Information:
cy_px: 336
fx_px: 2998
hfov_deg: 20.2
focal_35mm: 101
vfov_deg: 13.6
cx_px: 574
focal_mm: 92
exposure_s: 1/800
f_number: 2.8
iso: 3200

...

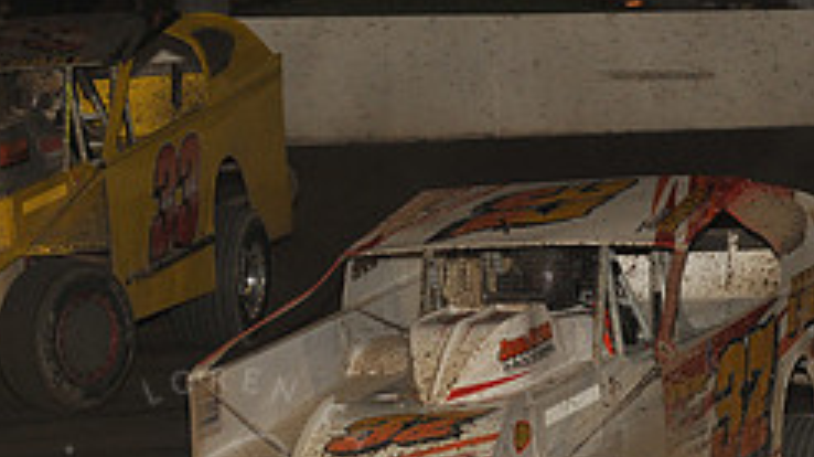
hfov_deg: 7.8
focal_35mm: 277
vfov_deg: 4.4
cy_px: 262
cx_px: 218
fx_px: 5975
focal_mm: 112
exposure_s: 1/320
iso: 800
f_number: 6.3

Problem details: Using the entries above, extract exactly the span from the line with "vfov_deg: 4.4" to the line with "f_number: 6.3", both lines included; leave out everything else.

Output for this exercise:
vfov_deg: 4.4
cy_px: 262
cx_px: 218
fx_px: 5975
focal_mm: 112
exposure_s: 1/320
iso: 800
f_number: 6.3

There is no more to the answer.